Methodology A comprehensive retrospective review was conducted of the medical records of vulvar cancer patients treated at Siriraj Hospital from 2006 to 2020. Patient characteristics, surgical outcomes, pathological features, and immunohistochemical results for p16, p53, and PD-L1 were analyzed for their potential as prognostic indicators for survival outcomes.
Results In the sample of 104 vulvar cancer patients, four factors were significantly associated with a worsening PFS. They were coexisting vulvar lesions such as lichen sclerosus and extramammary Paget’s disease (p=0.008); lymphovascular space invasion (LVSI; p=0.011); pelvic or paraaortic lymph node metastases (p=0.042); and positive p53 status (p=0.046). Additionally, a tumor size exceeding 4 cm in diameter was significantly linked with decreased OS (p=0.001). The median PFS and OS were calculated as 26.3 months and 44.7 months, respectively. Significantly improved PFS and OS were noted in patients with a positive p16 or a negative p53 immunohistochemical profile. The calculated hazard ratios for these two subsets were 3.032 (95% CI=1.419–6.480; p=0.004) and 2.421 (95% CI=1.120–5.232; p=0.025), respectively.

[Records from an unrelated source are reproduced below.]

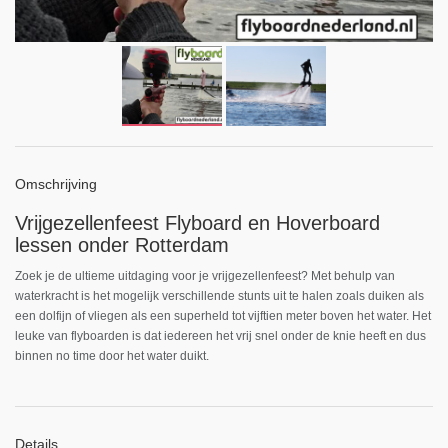
Omschrijving
Vrijgezellenfeest Flyboard en Hoverboard
lessen onder Rotterdam
Zoek je de ultieme uitdaging voor je vrijgezellenfeest? Met behulp van
waterkracht is het mogelijk verschillende stunts uit te halen zoals duiken als
een dolfijn of vliegen als een superheld tot vijftien meter boven het water. Het
leuke van flyboarden is dat iedereen het vrij snel onder de knie heeft en dus
binnen no time door het water duikt.
Details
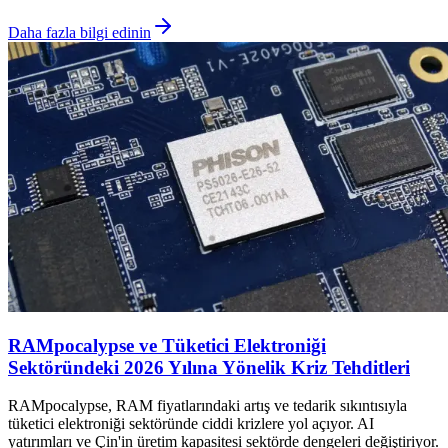
Daha fazla bilgi edinin
RAMpocalypse ve Tüketici Elektroniği
Sektöründeki 2026 Yılına Yönelik Kriz Tehditleri
RAMpocalypse, RAM fiyatlarındaki artış ve tedarik sıkıntısıyla
tüketici elektroniği sektöründe ciddi krizlere yol açıyor. AI
yatırımları ve Çin'in üretim kapasitesi sektörde dengeleri değiştiriyor.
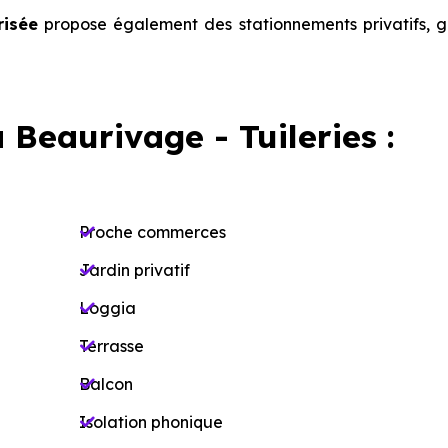
risée
propose également des stationnements privatifs, g
eaurivage - Tuileries :
Proche commerces
Jardin privatif
Loggia
Terrasse
Balcon
Isolation phonique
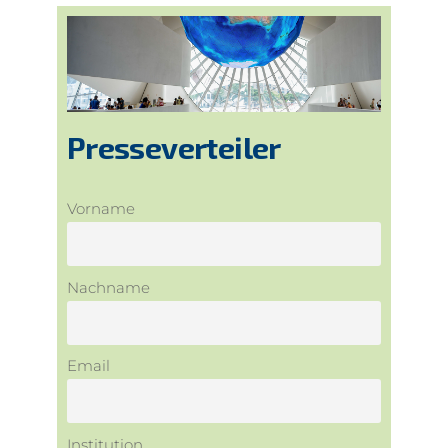
Presseverteiler
Vorname
Nachname
Email
Institution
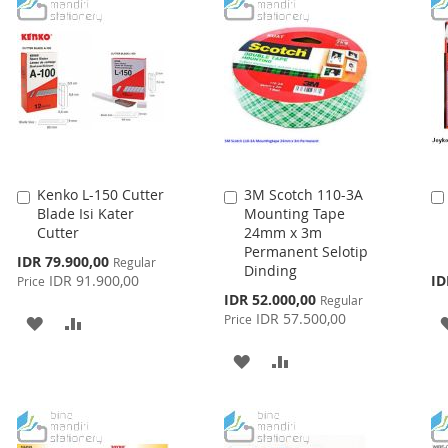
LIST
LIST
Kenko L-150 Cutter
3M Scotch 110-3A
Add
Add
Blade Isi Kater
Mounting Tape
to
to
Cutter
24mm x 3m
Cart
Cart
Permanent Selotip
Special
IDR 79.900,00
Regular
Dinding
Price
IDR 91.900,00
ID
Price
Special
IDR 52.000,00
Regular
Price
IDR 57.500,00
Price
ADD
ADD
TO
TO
ADD
ADD
WISH
COMPARE
TO
TO
LIST
WISH
COMPARE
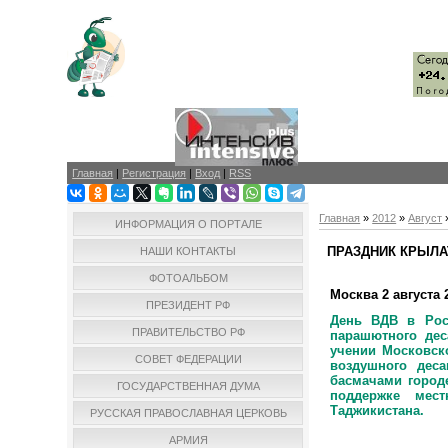
Главная
|
Регистрация
|
Вход
|
RSS
Главная
»
2012
»
Август
ИНФОРМАЦИЯ О ПОРТАЛЕ
ПРАЗДНИК КРЫЛА
НАШИ КОНТАКТЫ
ФОТОАЛЬБОМ
Москва 2 августа 
ПРЕЗИДЕНТ РФ
День ВДВ в Рос
ПРАВИТЕЛЬСТВО РФ
парашютного дес
учении Московско
СОВЕТ ФЕДЕРАЦИИ
воздушного деса
басмачами
городе
ГОСУДАРСТВЕННАЯ ДУМА
поддержке мест
Таджикистана.
РУССКАЯ ПРАВОСЛАВНАЯ ЦЕРКОВЬ
АРМИЯ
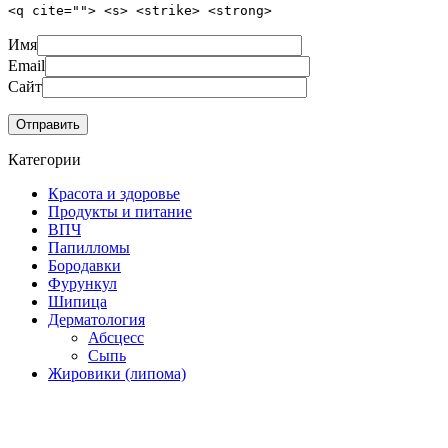
<q cite=""> <s> <strike> <strong>
Имя
Email
Сайт
Категории
Красота и здоровье
Продукты и питание
ВПЧ
Папилломы
Бородавки
Фурункул
Шипица
Дерматология
Абсцесс
Сыпь
Жировики (липома)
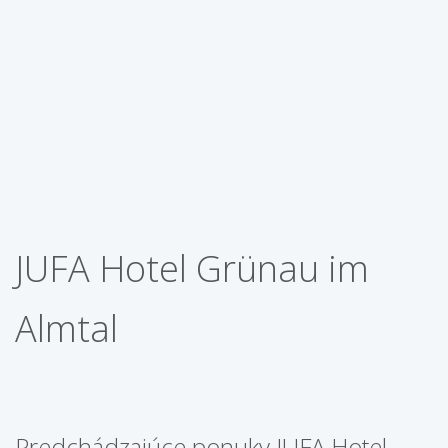
JUFA Hotel Grünau im
Almtal
Predchádzajúce ponuky JUFA Hotel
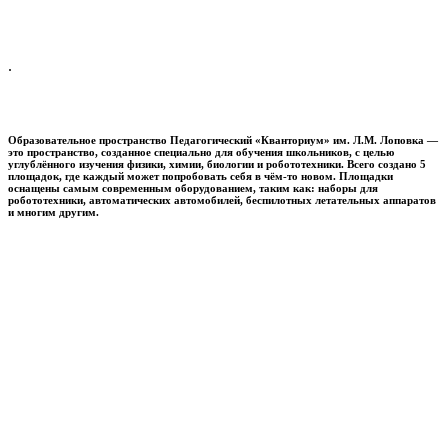
.
Образовательное пространство
Педагогический «Кванториум» им. Л.М. Лоповка
—
это пространство, созданное специально для обучения школьников, с целью
углублённого изучения физики, химии, биологии и робототехники. Всего создано 5
площадок, где каждый может попробовать себя в чём-то новом. Площадки
оснащены самым современным оборудованием, таким как: наборы для
робототехники, автоматических автомобилей, беспилотных летательных аппаратов
и многим другим.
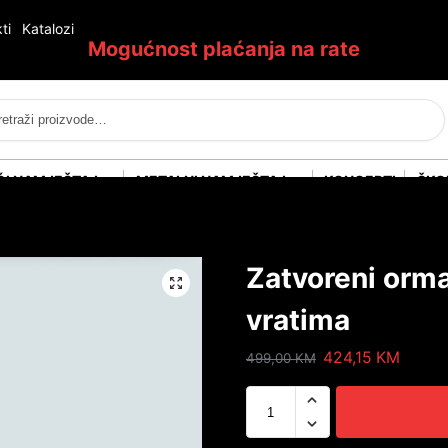
ti
Katalozi
Mogućnost plaćanja na rate
Pretraži
ĆI NAMJEŠTAJ
METALNI NAMJEŠTAJ
KONCEPTI
ŠKO
Zatvoreni orma
vratima
424,15
KM
499,00
KM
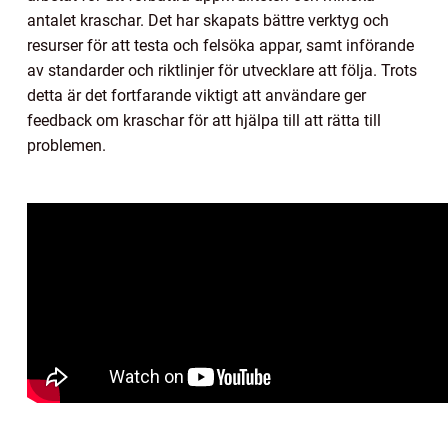
antalet kraschar. Det har skapats bättre verktyg och
resurser för att testa och felsöka appar, samt införande
av standarder och riktlinjer för utvecklare att följa. Trots
detta är det fortfarande viktigt att användare ger
feedback om kraschar för att hjälpa till att rätta till
problemen.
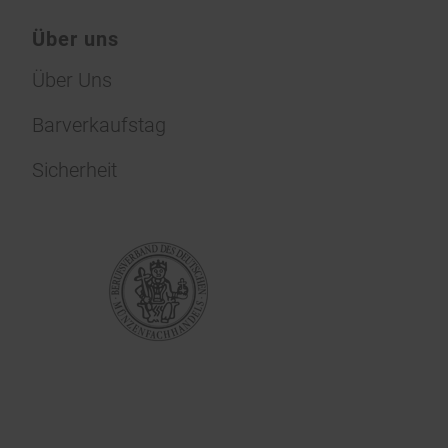
Über uns
Über Uns
Barverkaufstag
Sicherheit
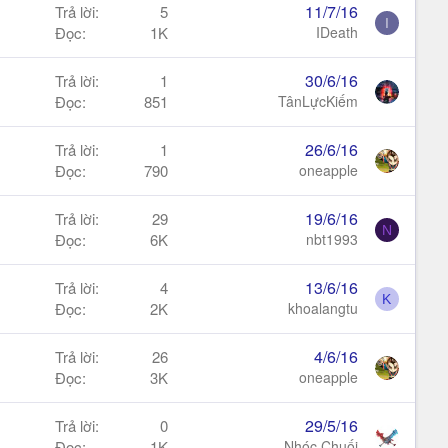
11/7/16
Trả lời
5
I
Đọc
1K
IDeath
30/6/16
Trả lời
1
Đọc
851
TânLựcKiếm
26/6/16
Trả lời
1
Đọc
790
oneapple
19/6/16
Trả lời
29
N
Đọc
6K
nbt1993
13/6/16
Trả lời
4
K
Đọc
2K
khoalangtu
4/6/16
Trả lời
26
Đọc
3K
oneapple
29/5/16
Trả lời
0
Đọc
1K
Nhóc Chuối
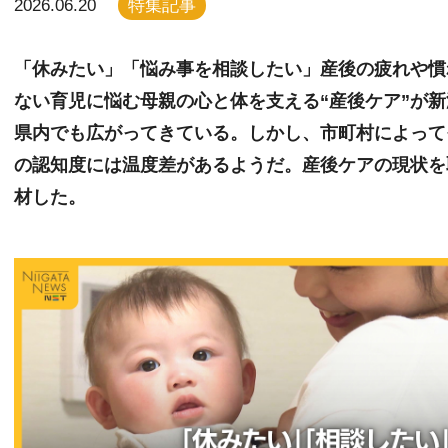
2026.06.20
特集記事
「休みたい」「悩み事を相談したい」産後の疲れや慣
ない育児に悩む母親の心と体を支える“産後ケア”が新
県内でも広がってきている。しかし、市町村によって
の認知度には温度差があるようだ。産後ケアの現状を
材した。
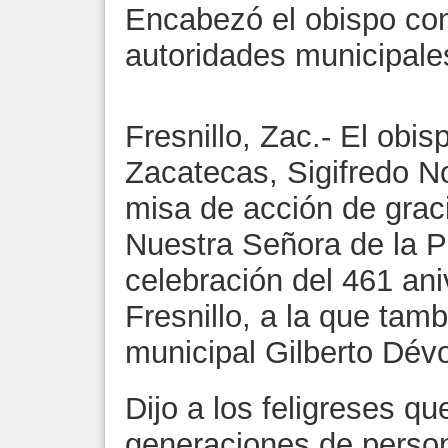
Encabezó el obispo co
autoridades municipale
Fresnillo, Zac.- El obis
Zacatecas, Sigifredo N
misa de acción de grac
Nuestra Señora de la Pu
celebración del 461 ani
Fresnillo, a la que tam
municipal Gilberto Dév
Dijo a los feligreses q
generaciones de person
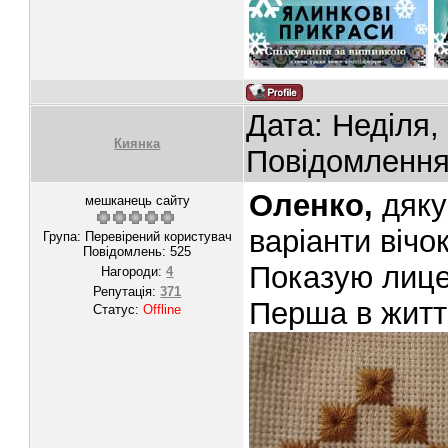
Дата: Неділя,
Киянка
Повідомленн
Оленко,
дякую
мешканець сайту
варіанти вічок
Група: Перевірений користувач
Повідомлень:
525
Показую лице 
Нагороди:
4
Репутація:
371
Перша в житт
Статус:
Offline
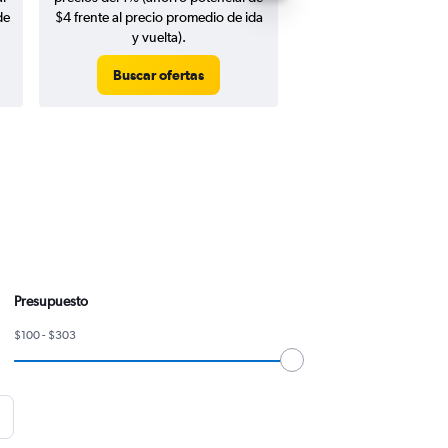
de
$4 frente al precio promedio de ida
y vuelta).
Buscar ofertas
Buscar ofert
Presupuesto
$100 - $303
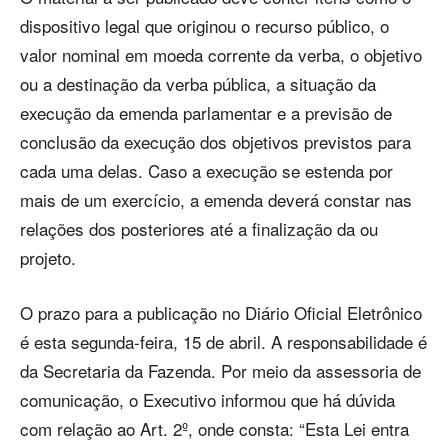
dispositivo legal que originou o recurso público, o
valor nominal em moeda corrente da verba, o objetivo
ou a destinação da verba pública, a situação da
execução da emenda parlamentar e a previsão de
conclusão da execução dos objetivos previstos para
cada uma delas. Caso a execução se estenda por
mais de um exercício, a emenda deverá constar nas
relações dos posteriores até a finalização da ou
projeto.
O prazo para a publicação no Diário Oficial Eletrônico
é esta segunda-feira, 15 de abril. A responsabilidade é
da Secretaria da Fazenda. Por meio da assessoria de
comunicação, o Executivo informou que há dúvida
com relação ao Art. 2º, onde consta: “Esta Lei entra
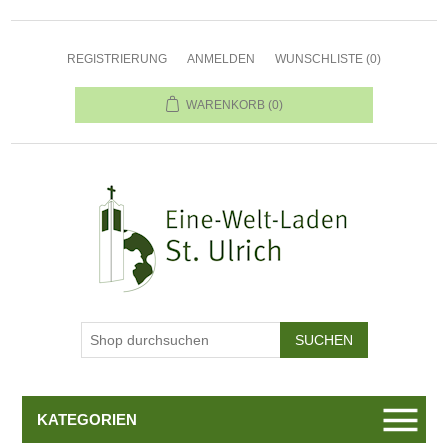
REGISTRIERUNG
ANMELDEN
WUNSCHLISTE
(0)
WARENKORB
(0)
KATEGORIEN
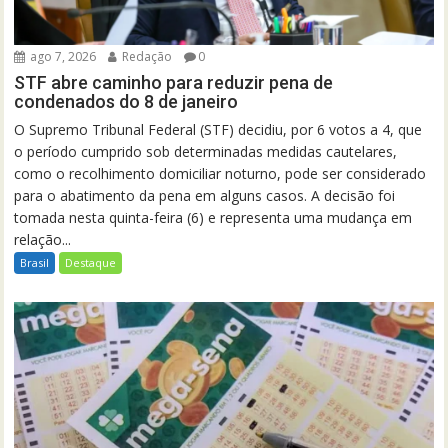
ago 7, 2026
Redação
0
STF abre caminho para reduzir pena de
condenados do 8 de janeiro
O Supremo Tribunal Federal (STF) decidiu, por 6 votos a 4, que
o período cumprido sob determinadas medidas cautelares,
como o recolhimento domiciliar noturno, pode ser considerado
para o abatimento da pena em alguns casos. A decisão foi
tomada nesta quinta-feira (6) e representa uma mudança em
relação...
Brasil
Destaque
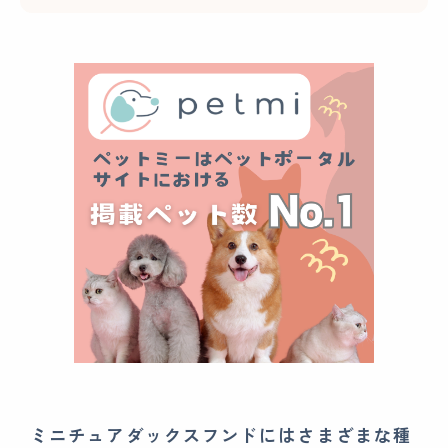
ミニチュアダックスフンドにはさまざまな種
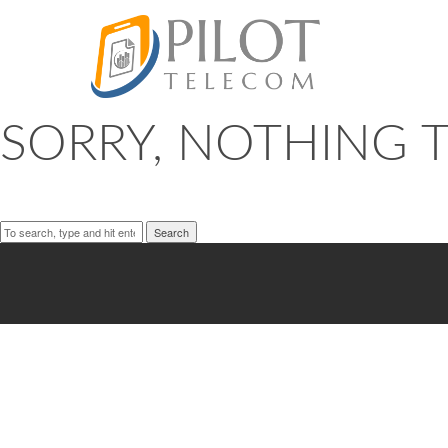
Archives
SORRY, NOTHING T
Search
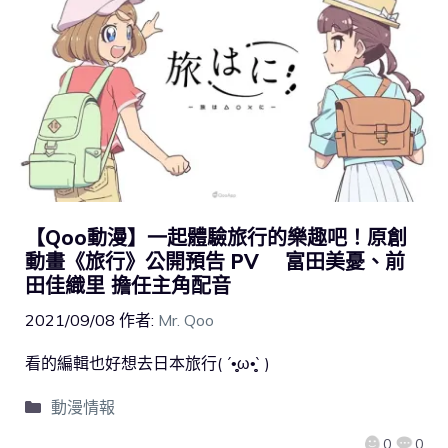
【Qoo動漫】一起體驗旅行的樂趣吧！原創
動畫《旅行》公開預告 PV 富田美憂、前
田佳織里 擔任主角配音
2021/09/08
作者:
Mr. Qoo
看的編輯也好想去日本旅行( ´•̥̥̥ω•̥̥̥` )
動漫情報
0
0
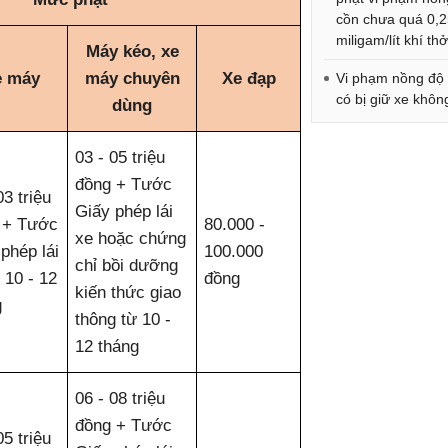
cồn chưa quá 0,
miligam/lít khí th
Máy kéo, xe
e máy
máy chuyên
Xe đạp
Vi phạm nồng độ
có bị giữ xe khôn
dùng
03 - 05 triệu
đồng + Tước
03 triệu
Giấy phép lái
 + Tước
80.000 -
xe hoặc chứng
phép lái
100.000
chỉ bồi dưỡng
 10 - 12
đồng
kiến thức giao
g
thông từ 10 -
12 tháng
06 - 08 triệu
đồng + Tước
05 triệu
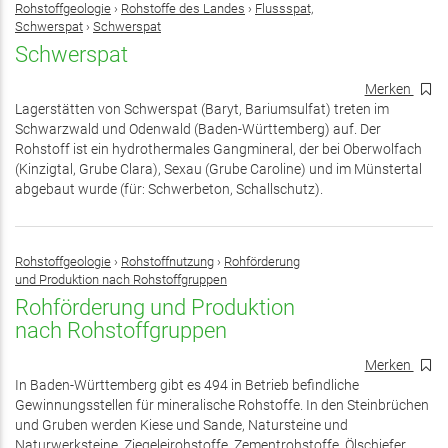
Rohstoffgeologie
›
Rohstoffe des Landes
›
Flussspat,
Schwerspat
›
Schwerspat
Schwerspat
Merken
Lagerstätten von Schwerspat (Baryt, Bariumsulfat) treten im
Schwarzwald und Odenwald (Baden-Württemberg) auf. Der
Rohstoff ist ein hydrothermales Gangmineral, der bei Oberwolfach
(Kinzigtal, Grube Clara), Sexau (Grube Caroline) und im Münstertal
abgebaut wurde (für: Schwerbeton, Schallschutz).
Rohstoffgeologie
›
Rohstoffnutzung
›
Rohförderung
und Produktion nach Rohstoffgruppen
Rohförderung und Produktion
nach Rohstoffgruppen
Merken
In Baden-Württemberg gibt es 494 in Betrieb befindliche
Gewinnungsstellen für mineralische Rohstoffe. In den Steinbrüchen
und Gruben werden Kiese und Sande, Natursteine und
Naturwerksteine, Ziegeleirohstoffe, Zementrohstoffe, Ölschiefer,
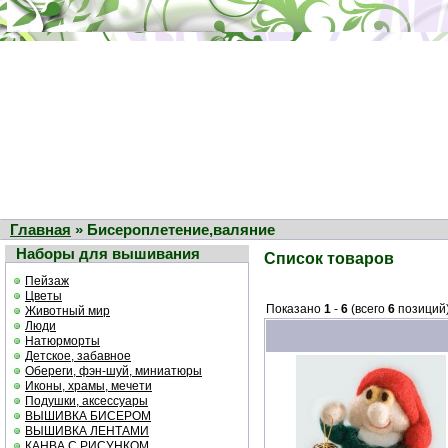
Главная
» Бисероплетение,валяние
Наборы для вышивания
Список товаров
Пейзаж
Цветы
Показано
1
-
6
(всего
6
позиций
Животный мир
Люди
Натюрморты
Детское, забавное
Обереги, фэн-шуй, миниатюры
Иконы, храмы, мечети
Подушки, аксессуары
ВЫШИВКА БИСЕРОМ
ВЫШИВКА ЛЕНТАМИ
КАНВА С РИСУНКОМ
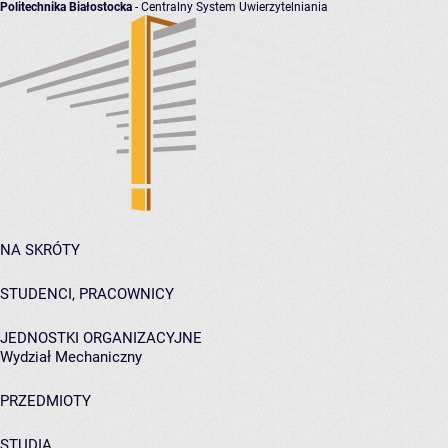
Politechnika Białostocka
- Centralny System Uwierzytelniania
NA SKRÓTY
STUDENCI, PRACOWNICY
JEDNOSTKI ORGANIZACYJNE
Wydział Mechaniczny
PRZEDMIOTY
STUDIA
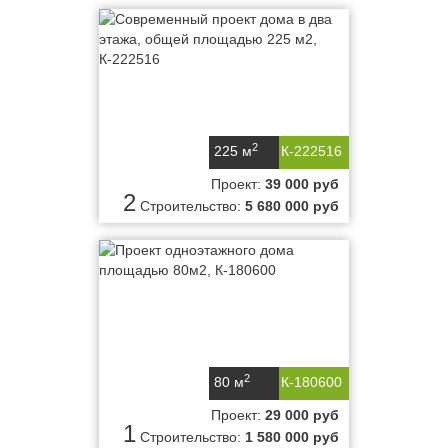
2
225 м
К-222516
Проект:
39 000 руб
2
Строительство:
5 680 000 руб
2
80 м
К-180600
Проект:
29 000 руб
1
Строительство:
1 580 000 руб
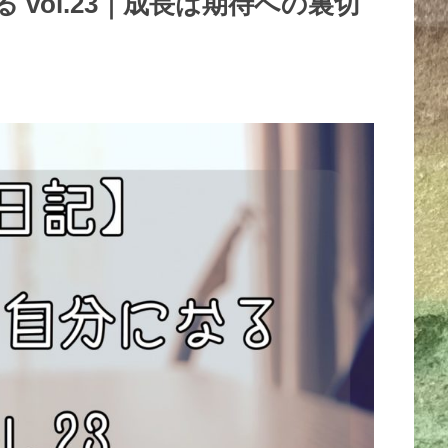
vol.23｜成長は期待への裏切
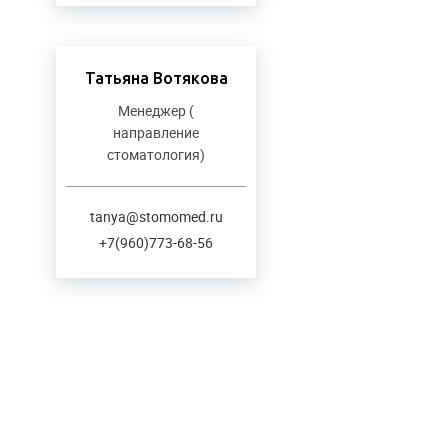
Татьяна Вотякова
Менеджер (
направление
стоматология)
tanya@stomomed.ru
+7(960)773-68-56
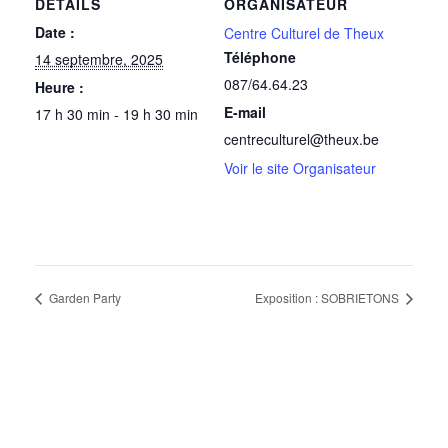
DÉTAILS
ORGANISATEUR
Date :
Centre Culturel de Theux
Téléphone
14 septembre, 2025
087/64.64.23
Heure :
E-mail
17 h 30 min - 19 h 30 min
centreculturel@theux.be
Voir le site Organisateur
Garden Party
Exposition : SOBRIETONS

Conclusion Factors leading to unfavorable PFS are coexisting vulvar lesions, positive LVSI status, pelvic or paraaortic lymph node metastases, and positive p53 status. Regarding OS, a tumor diameter exceeding 4 cm significantly correlates with poorer outcomes.
Disclosures I hereby certify that, to the best of my knowledge, no aspect of my current personal or professional circumstance places me in the position of having a conflict of interest with this presentation.